KPUD NTT pimpinan Ir Robinson Ratukore melalui keputusannya No.32 Tahun 2008 tanggal 22 Juni 2008 kemudian menetapkan pasangan Frans Lebu Raya-Esthon L Foenay sebagai calon gubernur dan calon wakil gubernur NTT terpilih periode 2008-2013.
Kedua pasangan calon yang belum beruntung dalam pesta demokrasi tersebut, menerima kemenangan pasangan Frans Lebu Raya-Esthon L Foenay dengan lapang dada dan tangan terbuka tanpa melayangkan protes sedikit pun atas hasil pilihan rakyat itu.
Beberapa hari setelah KPUD NTT menetapkan pasangan calon gubernur dan calon wakil gubernur NTT terpilih periode 2008-2013, Lebu Raya dan Esthon Foenay berkunjung ke kediaman pasangan "Tulus" dan "Gaul" sebagai salah satu bentuk komunikasi politik untuk membangun kebersamaan.

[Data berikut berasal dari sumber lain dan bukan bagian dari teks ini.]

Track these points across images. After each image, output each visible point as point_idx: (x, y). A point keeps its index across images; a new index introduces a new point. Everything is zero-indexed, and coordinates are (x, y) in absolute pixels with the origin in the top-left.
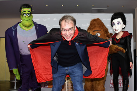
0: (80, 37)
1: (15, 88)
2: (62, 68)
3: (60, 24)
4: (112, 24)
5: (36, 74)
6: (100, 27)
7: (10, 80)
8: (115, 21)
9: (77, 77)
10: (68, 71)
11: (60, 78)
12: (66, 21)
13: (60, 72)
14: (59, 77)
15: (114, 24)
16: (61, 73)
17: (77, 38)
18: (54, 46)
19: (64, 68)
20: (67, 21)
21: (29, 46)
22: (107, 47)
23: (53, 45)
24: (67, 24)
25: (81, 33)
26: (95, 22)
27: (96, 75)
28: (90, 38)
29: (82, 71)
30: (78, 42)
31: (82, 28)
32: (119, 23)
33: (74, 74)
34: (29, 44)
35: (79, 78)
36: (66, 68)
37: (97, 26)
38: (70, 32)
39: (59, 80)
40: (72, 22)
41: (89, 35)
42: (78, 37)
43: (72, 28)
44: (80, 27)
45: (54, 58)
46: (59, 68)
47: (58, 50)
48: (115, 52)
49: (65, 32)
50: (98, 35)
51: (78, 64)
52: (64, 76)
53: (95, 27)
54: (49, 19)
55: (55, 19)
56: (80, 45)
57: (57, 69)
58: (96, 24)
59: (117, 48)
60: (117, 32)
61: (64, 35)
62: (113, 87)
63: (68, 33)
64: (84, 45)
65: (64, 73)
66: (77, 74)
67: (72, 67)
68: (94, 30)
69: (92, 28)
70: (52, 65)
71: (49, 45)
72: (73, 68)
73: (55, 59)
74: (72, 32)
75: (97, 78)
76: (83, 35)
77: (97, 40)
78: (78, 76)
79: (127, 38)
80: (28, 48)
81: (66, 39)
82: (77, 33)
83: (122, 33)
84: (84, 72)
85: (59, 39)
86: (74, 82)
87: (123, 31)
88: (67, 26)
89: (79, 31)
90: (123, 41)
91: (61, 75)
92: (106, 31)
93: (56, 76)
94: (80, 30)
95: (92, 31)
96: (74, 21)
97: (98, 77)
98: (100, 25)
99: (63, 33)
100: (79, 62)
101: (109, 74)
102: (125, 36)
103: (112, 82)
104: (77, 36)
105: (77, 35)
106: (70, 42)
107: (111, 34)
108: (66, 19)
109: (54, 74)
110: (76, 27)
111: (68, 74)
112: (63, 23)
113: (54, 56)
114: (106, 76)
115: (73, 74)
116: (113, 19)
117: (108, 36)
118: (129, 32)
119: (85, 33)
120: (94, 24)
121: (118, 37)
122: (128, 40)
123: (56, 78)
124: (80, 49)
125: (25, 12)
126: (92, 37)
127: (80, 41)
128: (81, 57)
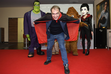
0: (62, 18)
1: (26, 46)
3: (51, 11)
4: (81, 10)
5: (38, 39)
6: (73, 12)
7: (23, 42)
8: (83, 8)
9: (61, 41)
10: (56, 37)
11: (51, 41)
12: (54, 9)
15: (82, 10)
18: (48, 23)
19: (54, 36)
20: (55, 9)
21: (34, 23)
22: (78, 23)
24: (55, 10)
25: (63, 16)
26: (71, 9)
27: (72, 39)
28: (68, 18)
29: (64, 37)
30: (61, 21)
31: (64, 13)
32: (85, 9)
33: (60, 39)
36: (55, 36)
37: (72, 11)
38: (57, 15)
40: (58, 10)
43: (58, 13)
46: (51, 36)
48: (82, 26)
50: (72, 16)
52: (54, 40)
53: (71, 12)
54: (45, 7)
55: (49, 7)
56: (63, 22)
57: (50, 36)
58: (71, 10)
59: (83, 24)
60: (84, 15)
62: (82, 46)
63: (56, 16)
64: (65, 22)
66: (61, 39)
67: (58, 35)
68: (70, 13)
69: (69, 12)
70: (47, 34)
71: (45, 22)
72: (59, 36)
73: (49, 30)
74: (58, 15)
77: (72, 19)
78: (62, 40)
79: (90, 18)
81: (55, 19)
82: (61, 16)
83: (87, 15)
84: (65, 38)
87: (87, 14)
88: (55, 11)
90: (87, 20)
91: (52, 39)
92: (77, 14)
93: (49, 40)
95: (69, 14)
96: (59, 9)
97: (73, 40)
98: (74, 11)
99: (53, 15)
100: (62, 32)
101: (79, 38)
103: (81, 43)
104: (61, 17)
106: (57, 21)
107: (80, 16)
108: (54, 8)
110: (61, 12)
111: (56, 39)
112: (53, 10)
114: (78, 39)
116: (82, 7)
117: (78, 17)
118: (90, 15)
120: (70, 10)
121: (84, 18)
122: (90, 19)
123: (49, 41)
124: (63, 25)
125: (36, 4)
126: (70, 18)
127: (63, 20)
128: (63, 29)
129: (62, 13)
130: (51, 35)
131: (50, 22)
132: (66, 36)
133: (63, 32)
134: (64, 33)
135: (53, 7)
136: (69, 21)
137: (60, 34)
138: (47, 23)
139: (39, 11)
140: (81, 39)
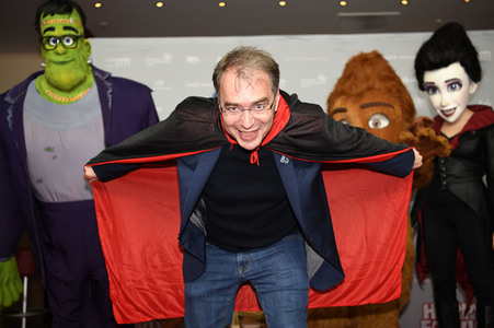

"Pasangan Tulus dan Gaul adalah aset yang harus diajak kerja sama untuk membangun daerah ini. Untuk membangun NTT butuh adanya kebersamaan di antara kita semua," komentar Lebu Raya usai berkunjung ke kediaman lawan politiknya itu.
Pada 16 Juni 2008 dihadapan paripurna DPRD NTT, pasangan Frans Lebu Raya dan Esthon L Foenay dilantik menjadi Gubernur-Wakil Gubernur NTT periode 2008-2013 oleh Menteri Dalam Negeri Mardiyanto atas nama Presiden Susilo Bambang Yudhoyono.
Dalam perjalanan lima tahun ke depan, pasangan "Fren" menawarkan program untuk meningkatkan kesejahteraan rakyat yang mereka tuangkan dalam program secangkir "Anggur Merah"--Anggaran Untuk Rakyat Menuju Sejahtera.
Lebu Raya mengilhami secara mendalam program "Anggur Merah" tersebut karena ia tidak mau kehilangan jejak langkah dan identitas serta harga dirinya sebagai seorang anak petani yang kini terpilih menjadi Gubernur NTT untuk periode 2008-2013.